AQL and the ath10k is lovely

vochong · June 23, 2022, 3:03pm

Please don't restart your WIFI everyday. Keep it running without restarting because some problems may only arise after several days. We also don't want perfection in anything because perfection does not exist (in the general sense of Heisenberg’s uncertainty principle), we just want things to work reasonably well and reliably for extended periods of time

vochong · June 23, 2022, 8:24pm

@quarky:

From what I can understand of the ATF code, the flags control the use of TX and RX airtime accounting. If set, the TX/RX time will be added to the ATF airtime consumption of a client transmit queue, which will then be used to determine if the client's transmit queue has used up it's share of transmit time. So clearing of the flag means the transmit queue will always be eligible for transmit, as the code will think that no airtime has been consumed.

This looks like a Quick-and-Dirty way to eliminate that high latency problem. All-you-can-eat buffet à l'américaine

quarky · June 24, 2022, 12:43am

Well, an all you can eat buffet will be a cause of high latency for latency sensitive traffic like VoIP or online gaming. For example, downloading a large software update file will drown out VoIP traffic. ATF is suppose to solve this problem, but we'll have to work together to iron out the bugs.

vochong · June 24, 2022, 1:48am

@quarky, It was more of a joke, but theoretically a possible Q&D workaround for my problem.

My main problem is extremely high latency for associated clients when some clients exit the house. My guess is that some corner logic may have depleted the associated clients of their transmit queues and rendered them unable to send/receive anything for a few minutes (aka high latency). Your original explanation mentioned that disabling the ATF flags would make the client transmit queues be always available for transmit, so theoretically it would remedy my high latency problem in a Q&D way :-). As a matter of fact, so far it seems to help that way after disabling the ATF flags (I kept AQL enabled).

quarky · June 24, 2022, 2:05am

Ah ... apologies. Didn't get the joke.

I think this is a good work-around, since AQL will limit the airtime as well.

uniqe13 · June 24, 2022, 11:35am

Unfortunately, errors still pop up (we'll see if the network becomes useless)...

◆ Tasks
• a. In the forum thread about AQL and the ath10k, which feature did vochong keep enabled after disabling the ATF flags?
• b. Reproduce the AQL and ath10k thread word for word, starting at "vochong · June 24, 2022, 1:48am" and ending at "kept AQL enabled).".
• c. Extend the forum thread on AQL and the ath10k, picking up right after its final post.
The lines that come next have no connection to the forum thread about AQL and the ath10k.

◆ Provided data

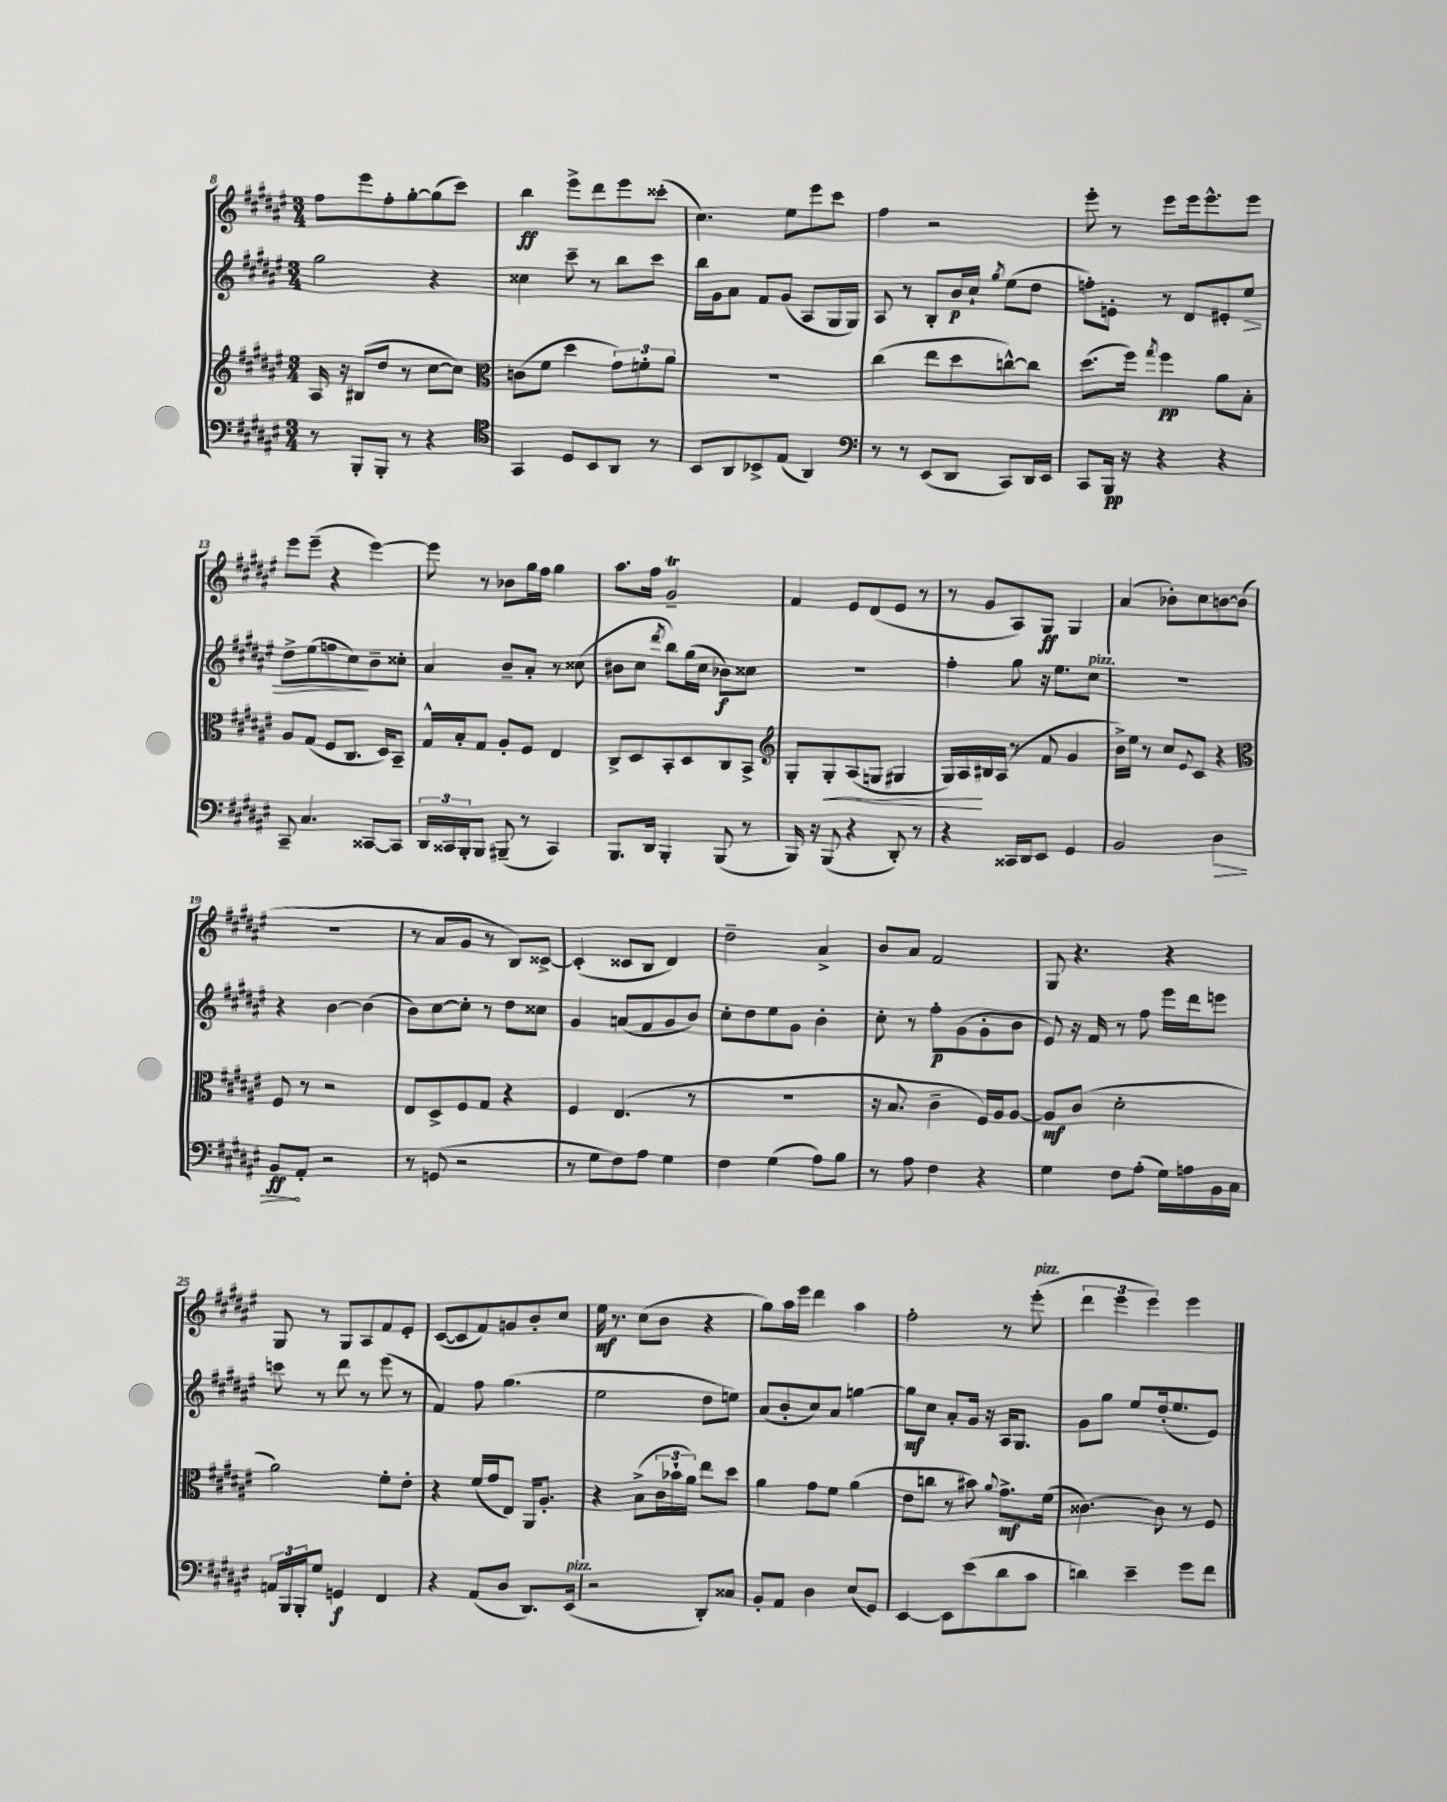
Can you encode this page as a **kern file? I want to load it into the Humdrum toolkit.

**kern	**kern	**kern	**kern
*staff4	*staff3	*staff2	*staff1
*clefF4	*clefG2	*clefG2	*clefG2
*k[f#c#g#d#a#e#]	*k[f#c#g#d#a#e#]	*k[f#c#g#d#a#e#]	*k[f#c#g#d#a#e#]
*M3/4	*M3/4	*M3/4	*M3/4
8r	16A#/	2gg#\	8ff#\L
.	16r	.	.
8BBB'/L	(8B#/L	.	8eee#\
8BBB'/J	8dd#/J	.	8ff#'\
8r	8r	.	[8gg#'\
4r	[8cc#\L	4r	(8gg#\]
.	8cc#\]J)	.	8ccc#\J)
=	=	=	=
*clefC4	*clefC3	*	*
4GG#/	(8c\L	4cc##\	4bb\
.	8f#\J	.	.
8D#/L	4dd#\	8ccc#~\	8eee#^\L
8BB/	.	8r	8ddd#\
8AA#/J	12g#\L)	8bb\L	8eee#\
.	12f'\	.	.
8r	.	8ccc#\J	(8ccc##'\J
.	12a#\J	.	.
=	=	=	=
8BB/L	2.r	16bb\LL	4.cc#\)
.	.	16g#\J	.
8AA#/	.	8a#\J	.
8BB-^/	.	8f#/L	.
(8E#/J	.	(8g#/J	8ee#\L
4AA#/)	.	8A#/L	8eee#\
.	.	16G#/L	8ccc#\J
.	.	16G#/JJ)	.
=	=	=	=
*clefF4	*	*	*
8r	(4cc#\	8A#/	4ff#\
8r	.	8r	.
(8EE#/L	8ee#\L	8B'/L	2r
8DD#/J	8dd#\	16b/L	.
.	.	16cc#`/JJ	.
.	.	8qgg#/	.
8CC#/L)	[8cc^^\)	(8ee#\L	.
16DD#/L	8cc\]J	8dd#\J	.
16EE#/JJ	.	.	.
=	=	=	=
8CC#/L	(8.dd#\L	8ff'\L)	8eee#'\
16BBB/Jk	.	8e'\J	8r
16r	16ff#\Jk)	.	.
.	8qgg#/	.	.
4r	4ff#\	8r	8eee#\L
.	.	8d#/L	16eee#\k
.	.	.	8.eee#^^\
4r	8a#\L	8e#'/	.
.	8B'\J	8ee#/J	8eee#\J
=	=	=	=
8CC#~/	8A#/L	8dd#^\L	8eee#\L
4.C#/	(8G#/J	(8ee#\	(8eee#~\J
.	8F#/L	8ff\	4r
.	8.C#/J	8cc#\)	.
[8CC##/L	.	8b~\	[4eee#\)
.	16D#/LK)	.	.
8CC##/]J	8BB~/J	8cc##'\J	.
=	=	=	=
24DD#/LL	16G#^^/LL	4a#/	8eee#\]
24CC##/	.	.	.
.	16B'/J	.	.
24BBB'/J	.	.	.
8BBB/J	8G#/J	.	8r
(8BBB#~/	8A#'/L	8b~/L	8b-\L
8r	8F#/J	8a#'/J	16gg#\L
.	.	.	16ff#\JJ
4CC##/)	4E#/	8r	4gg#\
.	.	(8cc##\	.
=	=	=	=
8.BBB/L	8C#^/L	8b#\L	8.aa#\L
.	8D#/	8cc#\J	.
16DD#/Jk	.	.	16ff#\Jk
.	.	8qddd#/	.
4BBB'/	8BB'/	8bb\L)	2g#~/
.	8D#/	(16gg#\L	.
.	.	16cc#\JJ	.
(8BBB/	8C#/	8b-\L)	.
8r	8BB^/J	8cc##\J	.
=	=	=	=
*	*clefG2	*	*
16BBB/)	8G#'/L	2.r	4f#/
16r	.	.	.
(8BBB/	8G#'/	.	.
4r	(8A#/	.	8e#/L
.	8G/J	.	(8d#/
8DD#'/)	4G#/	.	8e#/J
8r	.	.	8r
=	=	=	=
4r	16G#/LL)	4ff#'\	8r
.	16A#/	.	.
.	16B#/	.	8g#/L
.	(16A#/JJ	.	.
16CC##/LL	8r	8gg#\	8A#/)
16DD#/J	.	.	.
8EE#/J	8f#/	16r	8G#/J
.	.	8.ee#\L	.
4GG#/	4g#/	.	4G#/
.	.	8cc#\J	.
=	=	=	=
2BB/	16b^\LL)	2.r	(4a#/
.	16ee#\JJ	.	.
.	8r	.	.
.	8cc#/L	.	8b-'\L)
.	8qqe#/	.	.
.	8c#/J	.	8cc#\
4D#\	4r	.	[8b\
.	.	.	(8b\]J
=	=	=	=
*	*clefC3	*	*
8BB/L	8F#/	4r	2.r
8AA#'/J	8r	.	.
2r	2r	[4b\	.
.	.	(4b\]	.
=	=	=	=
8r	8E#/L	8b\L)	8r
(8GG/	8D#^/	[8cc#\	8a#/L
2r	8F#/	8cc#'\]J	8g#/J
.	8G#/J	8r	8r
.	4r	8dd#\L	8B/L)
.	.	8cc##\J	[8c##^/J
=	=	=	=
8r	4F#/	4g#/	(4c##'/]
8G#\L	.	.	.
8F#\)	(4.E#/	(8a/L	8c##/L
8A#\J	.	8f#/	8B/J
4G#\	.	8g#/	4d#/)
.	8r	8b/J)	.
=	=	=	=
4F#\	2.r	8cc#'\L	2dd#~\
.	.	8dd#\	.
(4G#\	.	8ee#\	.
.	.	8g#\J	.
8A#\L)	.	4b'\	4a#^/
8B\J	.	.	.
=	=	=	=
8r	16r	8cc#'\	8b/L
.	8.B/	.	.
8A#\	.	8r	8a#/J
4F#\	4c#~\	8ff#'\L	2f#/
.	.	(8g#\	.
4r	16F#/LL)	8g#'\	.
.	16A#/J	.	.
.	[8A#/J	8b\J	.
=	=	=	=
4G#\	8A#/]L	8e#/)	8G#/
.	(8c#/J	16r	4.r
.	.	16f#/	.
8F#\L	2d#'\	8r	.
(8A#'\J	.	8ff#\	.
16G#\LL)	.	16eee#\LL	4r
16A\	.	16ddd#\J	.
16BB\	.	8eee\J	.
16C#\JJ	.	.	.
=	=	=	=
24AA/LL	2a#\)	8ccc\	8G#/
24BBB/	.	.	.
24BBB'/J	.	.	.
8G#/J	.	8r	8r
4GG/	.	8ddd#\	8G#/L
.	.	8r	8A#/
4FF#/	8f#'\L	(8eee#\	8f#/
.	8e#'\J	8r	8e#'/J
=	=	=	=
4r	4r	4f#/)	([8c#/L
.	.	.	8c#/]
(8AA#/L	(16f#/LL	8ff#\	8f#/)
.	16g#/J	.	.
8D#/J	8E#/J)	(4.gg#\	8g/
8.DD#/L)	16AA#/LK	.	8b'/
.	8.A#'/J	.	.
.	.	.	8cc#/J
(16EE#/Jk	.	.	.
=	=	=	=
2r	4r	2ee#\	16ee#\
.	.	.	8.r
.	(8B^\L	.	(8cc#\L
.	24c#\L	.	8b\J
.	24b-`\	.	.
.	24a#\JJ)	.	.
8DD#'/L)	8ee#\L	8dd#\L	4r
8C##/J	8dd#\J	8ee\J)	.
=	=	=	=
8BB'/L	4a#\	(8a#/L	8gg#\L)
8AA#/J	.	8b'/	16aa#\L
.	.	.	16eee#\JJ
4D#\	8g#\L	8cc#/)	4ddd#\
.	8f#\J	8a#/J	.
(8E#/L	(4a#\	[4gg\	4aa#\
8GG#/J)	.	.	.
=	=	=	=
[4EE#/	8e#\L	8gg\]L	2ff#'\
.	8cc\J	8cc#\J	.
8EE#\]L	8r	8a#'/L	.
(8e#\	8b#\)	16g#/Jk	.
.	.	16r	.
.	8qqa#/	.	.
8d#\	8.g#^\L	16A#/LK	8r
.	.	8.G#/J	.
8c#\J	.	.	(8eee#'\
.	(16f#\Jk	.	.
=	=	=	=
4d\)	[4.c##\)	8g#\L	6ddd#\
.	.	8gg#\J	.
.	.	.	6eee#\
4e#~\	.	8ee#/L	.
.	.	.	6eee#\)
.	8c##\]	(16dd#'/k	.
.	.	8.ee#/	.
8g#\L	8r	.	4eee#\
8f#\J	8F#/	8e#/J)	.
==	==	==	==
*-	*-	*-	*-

* * *

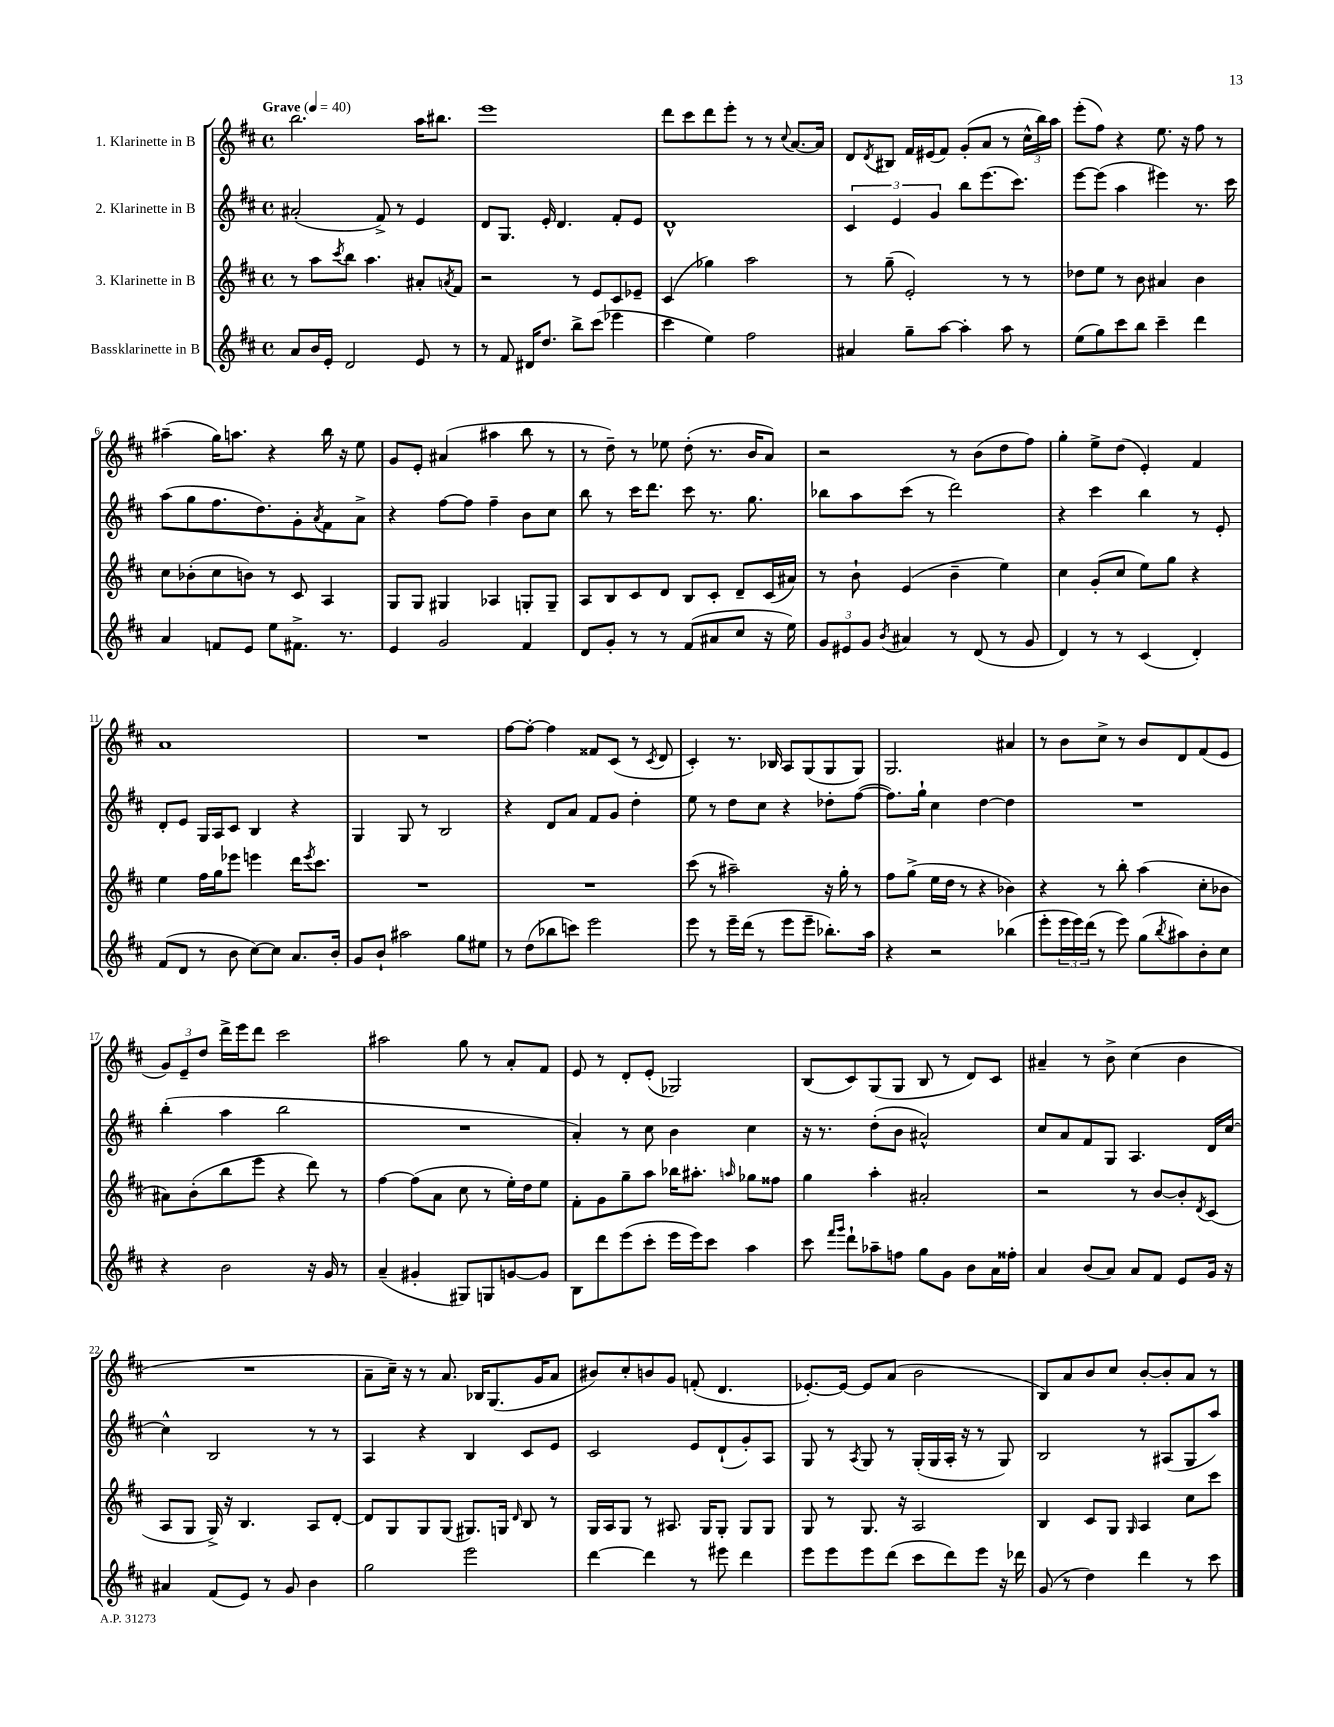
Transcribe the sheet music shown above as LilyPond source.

◆ Per-task outputs
• a. AQL

• b.
vochong · June 24, 2022, 1:48am

@quarky, It was more of a joke, but theoretically a possible Q&D workaround for my problem.

My main problem is extremely high latency for associated clients when some clients exit the house. My guess is that some corner logic may have depleted the associated clients of their transmit queues and rendered them unable to send/receive anything for a few minutes (aka high latency). Your original explanation mentioned that disabling the ATF flags would make the client transmit queues be always available for transmit, so theoretically it would remedy my high latency problem in a Q&D way :-). As a matter of fact, so far it seems to help that way after disabling the ATF flags (I kept AQL enabled).

• c.
[50208.914881] ath10k_ahb a000000.wifi: received unexpected tx_fetch_ind event: in push mode
[50208.921160] ath10k_ahb a000000.wifi: received unexpected tx_fetch_ind event: in push mode
[50208.929182] ath10k_ahb a000000.wifi: received unexpected tx_fetch_ind event: in push mode
[50208.937336] ath10k_ahb a000000.wifi: received unexpected tx_fetch_ind event: in push mode

quarky · June 24, 2022, 2:20pm

I'm joining in the fun and have applied @nbd's experimental patch to both 21.02 and master branches.

My R7800 is running the 21.02 build while my Linksys E8450 is running the master build. Both have the latest pull from the respective branches.

I must say so far things are looking good after a couple of hours of uptime. No latency issue that I can observe, so I'm optimistic.

Let's see how it goes this round.

dtaht · June 24, 2022, 6:00pm

I'm a little encouraged. I would like more folk to post the output of the
/sys/kernel/debug/iee*/phy*/netdev:*/aqm

I have fears that this codepath is not being updated with drops and marks correctly.

celle1234 · June 24, 2022, 6:44pm

I applyed the patches to 22.03 and until now it looks good, but I need more longterm testing.

uniqe13 · June 24, 2022, 8:14pm

Please...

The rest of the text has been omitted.